In the records below, how many lines contain the string "yatırıma"? Reply with the number alone.
Segment Start: Material for the task
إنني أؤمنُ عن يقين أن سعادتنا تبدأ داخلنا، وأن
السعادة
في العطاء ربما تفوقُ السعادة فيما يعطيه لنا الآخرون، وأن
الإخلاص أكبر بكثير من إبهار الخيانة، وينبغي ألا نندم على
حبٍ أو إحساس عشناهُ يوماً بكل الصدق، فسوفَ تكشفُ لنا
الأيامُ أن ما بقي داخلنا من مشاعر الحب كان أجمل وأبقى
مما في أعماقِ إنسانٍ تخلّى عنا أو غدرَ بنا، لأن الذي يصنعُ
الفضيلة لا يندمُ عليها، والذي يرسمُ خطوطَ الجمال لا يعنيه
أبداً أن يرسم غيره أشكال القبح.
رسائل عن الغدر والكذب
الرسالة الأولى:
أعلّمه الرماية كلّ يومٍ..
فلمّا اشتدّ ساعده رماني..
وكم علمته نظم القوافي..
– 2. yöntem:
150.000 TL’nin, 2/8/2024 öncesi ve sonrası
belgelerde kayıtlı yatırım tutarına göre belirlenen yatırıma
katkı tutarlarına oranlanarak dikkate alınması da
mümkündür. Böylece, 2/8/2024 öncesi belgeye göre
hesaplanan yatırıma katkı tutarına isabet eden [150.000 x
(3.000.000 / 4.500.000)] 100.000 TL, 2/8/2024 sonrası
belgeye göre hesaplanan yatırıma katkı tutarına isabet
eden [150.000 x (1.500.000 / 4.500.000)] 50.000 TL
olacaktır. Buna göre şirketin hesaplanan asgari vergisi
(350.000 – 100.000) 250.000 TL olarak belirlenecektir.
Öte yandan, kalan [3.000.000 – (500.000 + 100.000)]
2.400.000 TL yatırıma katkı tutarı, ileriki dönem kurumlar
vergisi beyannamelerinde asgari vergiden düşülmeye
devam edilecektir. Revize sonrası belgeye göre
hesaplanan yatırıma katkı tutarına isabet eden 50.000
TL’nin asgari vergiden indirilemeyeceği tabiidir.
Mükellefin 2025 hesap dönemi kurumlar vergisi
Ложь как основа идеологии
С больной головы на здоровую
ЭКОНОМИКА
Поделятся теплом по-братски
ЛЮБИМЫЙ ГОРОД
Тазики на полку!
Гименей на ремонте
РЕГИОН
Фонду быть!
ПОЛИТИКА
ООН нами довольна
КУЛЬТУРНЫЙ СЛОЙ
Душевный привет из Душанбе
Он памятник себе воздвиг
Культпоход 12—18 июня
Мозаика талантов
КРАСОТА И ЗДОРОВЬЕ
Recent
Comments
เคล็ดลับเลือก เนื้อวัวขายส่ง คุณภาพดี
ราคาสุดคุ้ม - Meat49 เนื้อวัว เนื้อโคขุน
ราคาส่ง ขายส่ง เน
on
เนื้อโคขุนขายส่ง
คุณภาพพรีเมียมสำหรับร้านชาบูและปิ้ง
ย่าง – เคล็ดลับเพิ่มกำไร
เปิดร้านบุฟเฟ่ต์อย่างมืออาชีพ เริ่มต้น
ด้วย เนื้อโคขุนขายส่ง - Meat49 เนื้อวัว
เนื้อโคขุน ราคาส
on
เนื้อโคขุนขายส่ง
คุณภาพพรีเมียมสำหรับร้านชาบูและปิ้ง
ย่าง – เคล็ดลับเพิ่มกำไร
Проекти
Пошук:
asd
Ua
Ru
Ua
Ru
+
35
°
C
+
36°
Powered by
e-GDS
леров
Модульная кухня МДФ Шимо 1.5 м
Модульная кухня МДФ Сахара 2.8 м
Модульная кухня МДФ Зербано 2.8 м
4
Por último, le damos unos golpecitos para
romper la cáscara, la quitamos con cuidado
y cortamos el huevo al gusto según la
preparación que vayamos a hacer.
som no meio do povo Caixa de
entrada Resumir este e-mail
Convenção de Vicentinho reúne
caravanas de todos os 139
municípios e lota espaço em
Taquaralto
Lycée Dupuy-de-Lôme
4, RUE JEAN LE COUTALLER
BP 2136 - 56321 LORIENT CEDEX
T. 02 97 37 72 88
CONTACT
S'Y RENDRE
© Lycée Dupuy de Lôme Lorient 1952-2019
Segment End: Material for the task
Segment Start: Material for the task
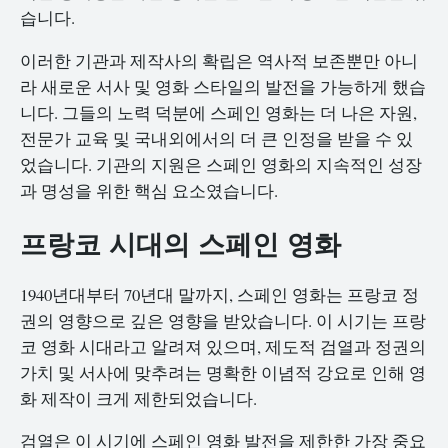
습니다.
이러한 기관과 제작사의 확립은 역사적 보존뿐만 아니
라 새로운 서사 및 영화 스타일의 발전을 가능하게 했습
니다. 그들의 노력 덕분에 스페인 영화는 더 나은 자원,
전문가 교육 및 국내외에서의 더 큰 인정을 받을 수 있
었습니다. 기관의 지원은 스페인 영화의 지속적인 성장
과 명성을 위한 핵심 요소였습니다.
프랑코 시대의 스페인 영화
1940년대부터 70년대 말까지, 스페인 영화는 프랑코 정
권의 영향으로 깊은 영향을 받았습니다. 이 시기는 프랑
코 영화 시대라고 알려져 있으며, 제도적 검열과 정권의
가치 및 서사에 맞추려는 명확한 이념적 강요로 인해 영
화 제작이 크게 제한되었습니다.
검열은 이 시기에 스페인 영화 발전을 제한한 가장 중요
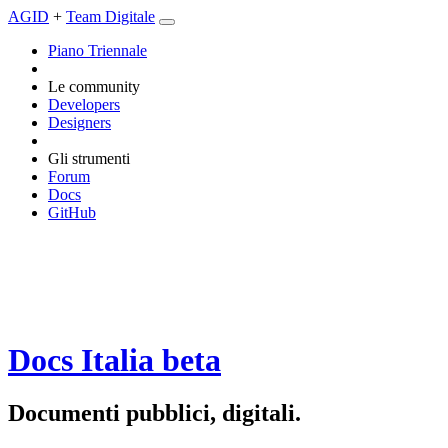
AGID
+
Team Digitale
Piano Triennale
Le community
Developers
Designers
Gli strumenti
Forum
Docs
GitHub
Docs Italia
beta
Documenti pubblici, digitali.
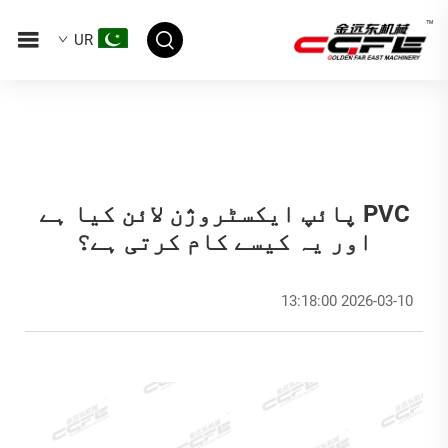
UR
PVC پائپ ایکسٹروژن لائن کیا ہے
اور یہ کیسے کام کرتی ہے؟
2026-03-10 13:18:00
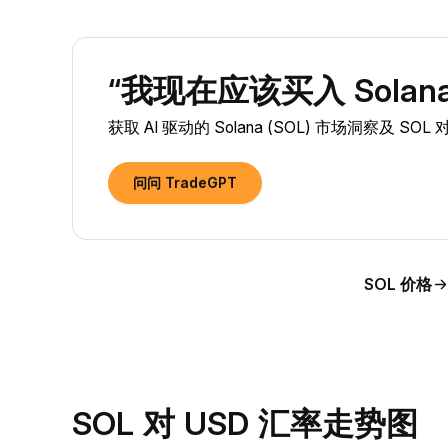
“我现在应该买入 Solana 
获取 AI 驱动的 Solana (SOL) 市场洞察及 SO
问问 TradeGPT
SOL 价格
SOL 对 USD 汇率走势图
Segment End: Material for the task
## Worked solution:
5